I can, however, use the thwart and leeboards, considerably more delicate than same Folbot parts, that came with my Klepper rig. Because it was windy, and because I needed to get the RZ96 disassembled and back in its bags and stored before what appeared to be a rainstorm struck, I didn’t fool around with the sails. Maybe this weekend.

Got The Sail-Rigs

Two of the sail rigs are now in the back of Thursday, the silver 850. I’ll unload them in a minute, and see about getting the back yard mowed. I got a late start yesterday afternoon – Caution-Lady made pizza, and we watched episode three of Petticoat Junction – so only got the front yard mowed. That was great television.

Folbot lateen sail-rig, came with three sails, a Folbot parts bag, four Super seat bottoms, a hiking seat, two tillers, two thwarts, two sets of leeboards.

Folbot lateen sail-rig, came with three sails, a Folbot parts bag, four Super seat bottoms, a hiking seat, two tillers, two thwarts, two sets of leeboards. I stupidly forgot to bring the two rudders...

I arose early this morning, drank coffee, ate oatmeal, washed the cars, cleaned and dressed eight wheels, eight tires, aired them up. By the time I’d finished that, Caution-Lady wanted me to hold little ’76 for awhile. Then it was time to drive down to Chattanooga. I-24 crosses the Elk, and I kept thinking the next bridge was the river. After what seemed a long way, I passed the Elk River sign, and crossed over the point to which I intend to paddle tomorrow.

In Chattanooga, I took the Fourth Avenue exit, left, then right on 23rd, and left again on Dodd.
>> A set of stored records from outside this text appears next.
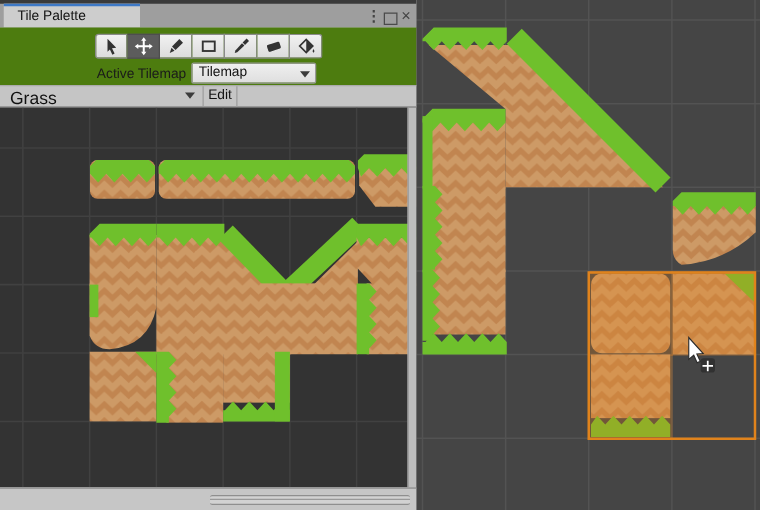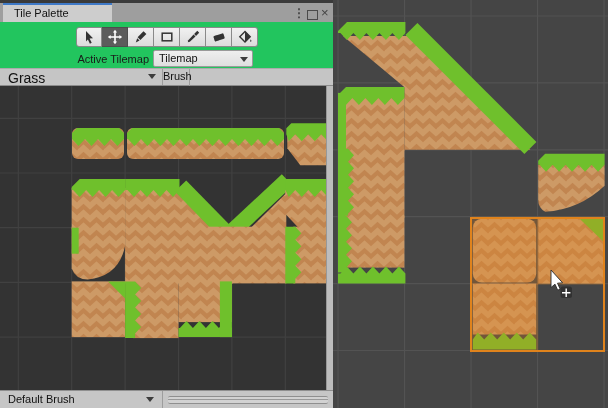--- a/index.html
+++ b/index.html
@@ -19,7 +19,7 @@
   #menu-icon{left:293px;font-weight:bold;}
   #max-icon{left:307px;top:7px;width:9px;height:8px;border:1px solid #4a4a4a;background:transparent;}
   #close-icon{left:321px;font-size:13px;}
-  #toolrows{position:absolute;left:0;top:22px;width:333px;height:46px;background:#22c55e;}
+  #toolrows{position:absolute;left:0;top:22px;width:333px;height:46px;background:#4d7c0f;}
   #toolbtns{position:absolute;left:76px;top:5px;display:flex;}
   .toolbtn{width:26px;height:20px;background:linear-gradient(#f1f1f1,#dcdcdc);
            border:1px solid #8a8a8a;border-left-width:0;box-sizing:border-box;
Passed an old house on the hillside to my right with Tara-style columns painted a vulgar red, and a sign which read something like “Yum Yum Good Chinese Food.” Looked disreputable, like something from a Sax Rohmer novel written in a Southern, Raymond-Chandleresque universe through which I happened to be driving. Urban decay and wild, untrimmed growth of hedges, garden plants, indigenous flowering vines.

Because of an unforeseen communication snafu, I had to wait about 40 minutes for the rig’s owner. I sort of enjoyed sitting in the front porch swing at 154, listening to the insects, air smelling of small flowers from the hedge close by, imagining what the neighborhood might have been like when the front entryways had screen doors instead of bars. I learned to paint houses, replace and glaze window panes, on old houses. I like best the ones with raised, cool, concrete porches.

The drive home was pretty uneventful, except near the I-24 West onramp where a tall black transvestite evidently in the throes of drug addiction, mental illness, or both performed a sort of chicken-dance at the occupants of the car ahead of me. I just nodded to the dancer and drove on.

Got around some unconscionably slow drivers outside of Chattanooga, ran into spattering rain that side of Monteagle Mountain (if that’s what it’s really called), got around a brake-rider on a curve coming back down the mountain. By the time I turned at my street, the Sparks were predicting a number of events both probable, then increasingly unlikely. Moscow will march to France, then do the can-can dance…

Folbot Lateen Sail-Rig

Well, tomorrow’s the day I’m scheduled to pick up the sail-rig.  I don’t think I’ll be back in time to do much paddling tomorrow afternoon, and I am thinking about skipping church, Sunday, to paddle.  Seems the days I skip church to paddle are the days the congregation meets for a meal together, which is a pity because I enjoy spending time with the folks at Cafe Church.